- Theatrical release poster
- Directed by: Vicky Anand
- Written by: Vicky Anand
- Produced by: V. P. Viji
- Starring: Kalaiyarasan Dhansika Mime Gopi
- Cinematography: Prasanna Kumar
- Edited by: San Lokesh
- Music by: Johan Shevanesh
- Production company: Vaiyam Mediyas
- Release date: 16 June 2017;
- Country: India
- Language: Tamil

= Uru (2017 film) =

2017 Tamil-language psychological thriller slasher film by Vicky Anand

Uru is a 2017 Tamil-language psychological thriller slasher film written and directed by Vicky Anand and produced by V.P. Viji. The film stars Kalaiyarasan, Dhansika, and Mime Gopi. The soundtrack was composed by Johan Shevanesh with cinematography by Prasanna S. Kumar and editing by San Lokesh. It is inspired by the American films The Shining, Secret Window and Hush. The film was released in India on 16 June 2017.

==Plot==
Jeevan, a famous fiction author, is distressed after his stories become outdated. To write a thriller, he visits a hill station where unexpectedly he gets entangled in a series of horrific events.

== Cast ==
- Kalaiyarasan as Jeevan
- Dhansika as Jeni/Nisha
- Mime Gopi as Thomas
- Daniel Annie Pope as Hospital patient
- Supergood Subramani

== Production ==
From a fashion designing background, new Director Vicky Anand stated that he was inspired by Quentin Tarantino to make films, and had previously assisted director Kalyaan during the making of Kaathadi, before announcing Uru as his debut in November 2016. He revealed that the film is a thriller set in a forest and Kalaiyarasan was signed to play a novel writer, while Dhansika would play the female lead role. The technical crew was revealed to feature Johan Shevanesh as the music director, Prasanna S Kumar as the cinematographer. V.P. Viji as the Producer.
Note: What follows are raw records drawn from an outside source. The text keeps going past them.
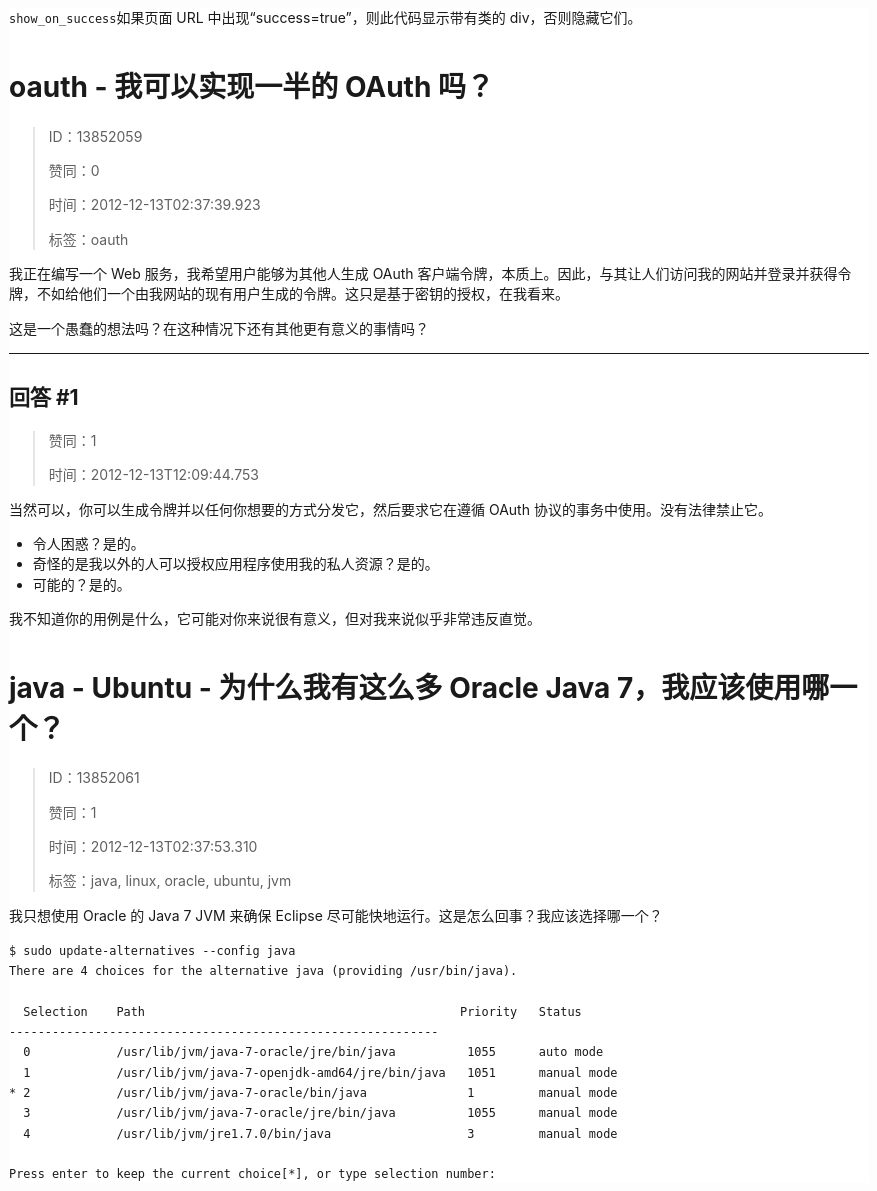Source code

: `show_on_success`如果页面 URL 中出现“success=true”，则此代码显示带有类的 div，否则隐藏它们。

# oauth - 我可以实现一半的 OAuth 吗？

> ID：13852059
> 
> 赞同：0
> 
> 时间：2012-12-13T02:37:39.923
> 
> 标签：oauth

我正在编写一个 Web 服务，我希望用户能够为其他人生成 OAuth 客户端令牌，本质上。因此，与其让人们访问我的网站并登录并获得令牌，不如给他们一个由我网站的现有用户生成的令牌。这只是基于密钥的授权，在我看来。

这是一个愚蠢的想法吗？在这种情况下还有其他更有意义的事情吗？

* * *

## 回答 #1

> 赞同：1
> 
> 时间：2012-12-13T12:09:44.753

当然可以，你可以生成令牌并以任何你想要的方式分发它，然后要求它在遵循 OAuth 协议的事务中使用。没有法律禁止它。

*   令人困惑？是的。
*   奇怪的是我以外的人可以授权应用程序使用我的私人资源？是的。
*   可能的？是的。

我不知道你的用例是什么，它可能对你来说很有意义，但对我来说似乎非常违反直觉。

# java - Ubuntu - 为什么我有这么多 Oracle Java 7，我应该使用哪一个？

> ID：13852061
> 
> 赞同：1
> 
> 时间：2012-12-13T02:37:53.310
> 
> 标签：java, linux, oracle, ubuntu, jvm

我只想使用 Oracle 的 Java 7 JVM 来确保 Eclipse 尽可能快地运行。这是怎么回事？我应该选择哪一个？

```
$ sudo update-alternatives --config java
There are 4 choices for the alternative java (providing /usr/bin/java).

  Selection    Path                                            Priority   Status
------------------------------------------------------------
  0            /usr/lib/jvm/java-7-oracle/jre/bin/java          1055      auto mode
  1            /usr/lib/jvm/java-7-openjdk-amd64/jre/bin/java   1051      manual mode
* 2            /usr/lib/jvm/java-7-oracle/bin/java              1         manual mode
  3            /usr/lib/jvm/java-7-oracle/jre/bin/java          1055      manual mode
  4            /usr/lib/jvm/jre1.7.0/bin/java                   3         manual mode

Press enter to keep the current choice[*], or type selection number: 
```
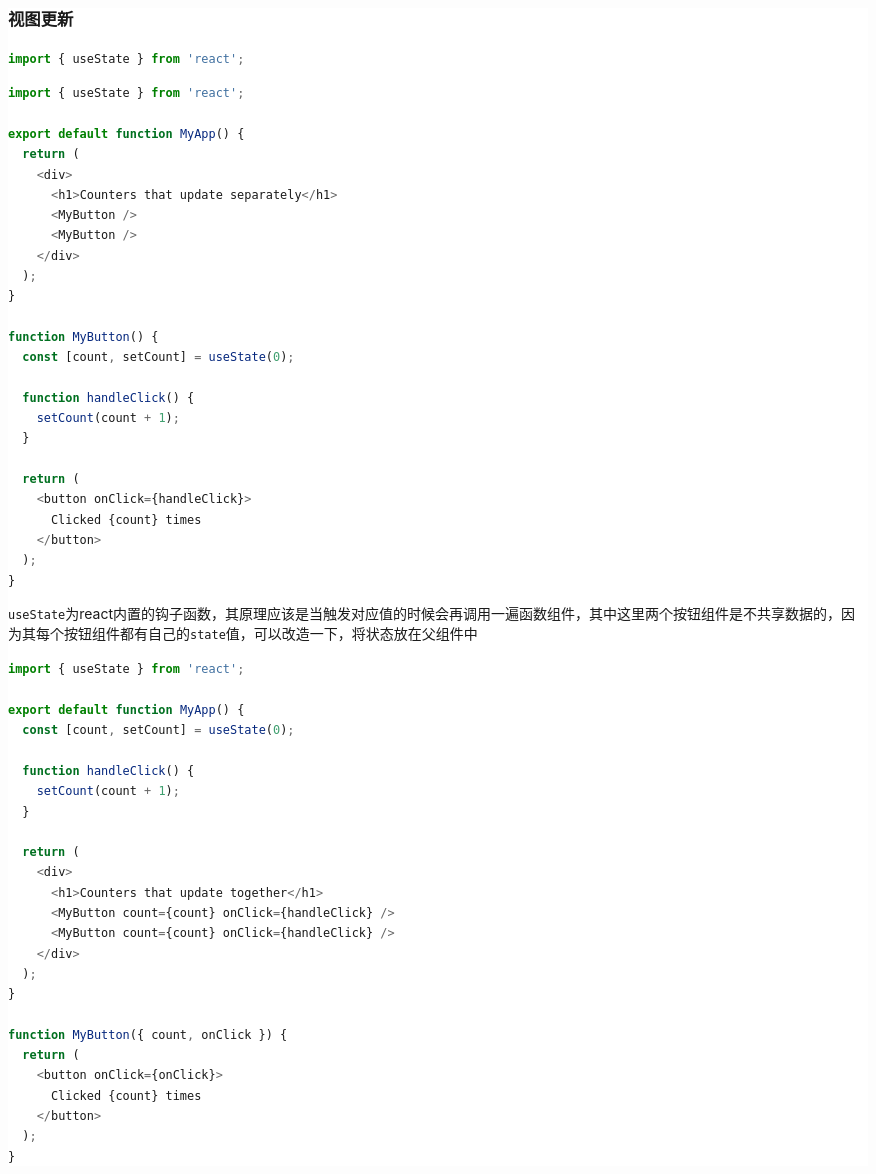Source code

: ### 视图更新

```js
import { useState } from 'react';
```

```js
import { useState } from 'react';

export default function MyApp() {
  return (
    <div>
      <h1>Counters that update separately</h1>
      <MyButton />
      <MyButton />
    </div>
  );
}

function MyButton() {
  const [count, setCount] = useState(0);

  function handleClick() {
    setCount(count + 1);
  }

  return (
    <button onClick={handleClick}>
      Clicked {count} times
    </button>
  );
}
```

`useState`为react内置的钩子函数，其原理应该是当触发对应值的时候会再调用一遍函数组件，其中这里两个按钮组件是不共享数据的，因为其每个按钮组件都有自己的`state`值，可以改造一下，将状态放在父组件中

```js
import { useState } from 'react';

export default function MyApp() {
  const [count, setCount] = useState(0);

  function handleClick() {
    setCount(count + 1);
  }

  return (
    <div>
      <h1>Counters that update together</h1>
      <MyButton count={count} onClick={handleClick} />
      <MyButton count={count} onClick={handleClick} />
    </div>
  );
}

function MyButton({ count, onClick }) {
  return (
    <button onClick={onClick}>
      Clicked {count} times
    </button>
  );
}
```

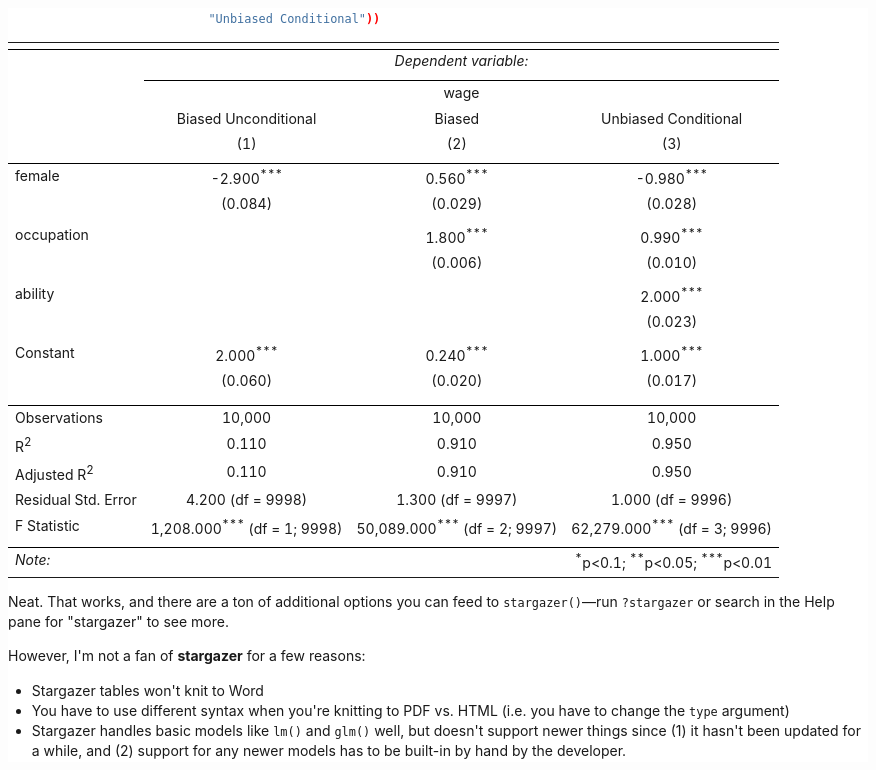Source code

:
 ```r
                            "Unbiased Conditional"))
```


<table style="text-align:center"><tr><td colspan="4" style="border-bottom: 1px solid black"></td></tr><tr><td style="text-align:left"></td><td colspan="3"><em>Dependent variable:</em></td></tr>
<tr><td></td><td colspan="3" style="border-bottom: 1px solid black"></td></tr>
<tr><td style="text-align:left"></td><td colspan="3">wage</td></tr>
<tr><td style="text-align:left"></td><td>Biased Unconditional</td><td>Biased</td><td>Unbiased Conditional</td></tr>
<tr><td style="text-align:left"></td><td>(1)</td><td>(2)</td><td>(3)</td></tr>
<tr><td colspan="4" style="border-bottom: 1px solid black"></td></tr><tr><td style="text-align:left">female</td><td>-2.900<sup>***</sup></td><td>0.560<sup>***</sup></td><td>-0.980<sup>***</sup></td></tr>
<tr><td style="text-align:left"></td><td>(0.084)</td><td>(0.029)</td><td>(0.028)</td></tr>
<tr><td style="text-align:left"></td><td></td><td></td><td></td></tr>
<tr><td style="text-align:left">occupation</td><td></td><td>1.800<sup>***</sup></td><td>0.990<sup>***</sup></td></tr>
<tr><td style="text-align:left"></td><td></td><td>(0.006)</td><td>(0.010)</td></tr>
<tr><td style="text-align:left"></td><td></td><td></td><td></td></tr>
<tr><td style="text-align:left">ability</td><td></td><td></td><td>2.000<sup>***</sup></td></tr>
<tr><td style="text-align:left"></td><td></td><td></td><td>(0.023)</td></tr>
<tr><td style="text-align:left"></td><td></td><td></td><td></td></tr>
<tr><td style="text-align:left">Constant</td><td>2.000<sup>***</sup></td><td>0.240<sup>***</sup></td><td>1.000<sup>***</sup></td></tr>
<tr><td style="text-align:left"></td><td>(0.060)</td><td>(0.020)</td><td>(0.017)</td></tr>
<tr><td style="text-align:left"></td><td></td><td></td><td></td></tr>
<tr><td colspan="4" style="border-bottom: 1px solid black"></td></tr><tr><td style="text-align:left">Observations</td><td>10,000</td><td>10,000</td><td>10,000</td></tr>
<tr><td style="text-align:left">R<sup>2</sup></td><td>0.110</td><td>0.910</td><td>0.950</td></tr>
<tr><td style="text-align:left">Adjusted R<sup>2</sup></td><td>0.110</td><td>0.910</td><td>0.950</td></tr>
<tr><td style="text-align:left">Residual Std. Error</td><td>4.200 (df = 9998)</td><td>1.300 (df = 9997)</td><td>1.000 (df = 9996)</td></tr>
<tr><td style="text-align:left">F Statistic</td><td>1,208.000<sup>***</sup> (df = 1; 9998)</td><td>50,089.000<sup>***</sup> (df = 2; 9997)</td><td>62,279.000<sup>***</sup> (df = 3; 9996)</td></tr>
<tr><td colspan="4" style="border-bottom: 1px solid black"></td></tr><tr><td style="text-align:left"><em>Note:</em></td><td colspan="3" style="text-align:right"><sup>*</sup>p<0.1; <sup>**</sup>p<0.05; <sup>***</sup>p<0.01</td></tr>
</table>

Neat. That works, and there are a ton of additional options you can feed to `stargazer()`—run `?stargazer` or search in the Help pane for "stargazer" to see more.

However, I'm not a fan of **stargazer** for a few reasons:

- Stargazer tables won't knit to Word
- You have to use different syntax when you're knitting to PDF vs. HTML (i.e. you have to change the `type` argument)
- Stargazer handles basic models like `lm()` and `glm()` well, but doesn't support newer things since (1) it hasn't been updated for a while, and (2) support for any newer models has to be built-in by hand by the developer.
Furthermore, Drums Sivamani contributed to the film's title track.

== Reception ==
Baradwaj Rangan called it "A pretty entertaining thriller that asks us to make up our own minds". The Times of India wrote, "One of the positives of Uru, which has a few edge-of-the-seat moments, is its doing away with the done-to-death portrayal of ghosts and the clichéd flashback associated with them. Though the film starts as a laid-back attempt, it gets interesting as the story unfolds, with plenty of twists and turns in the last 30 minutes which are enough to keep viewers hooked".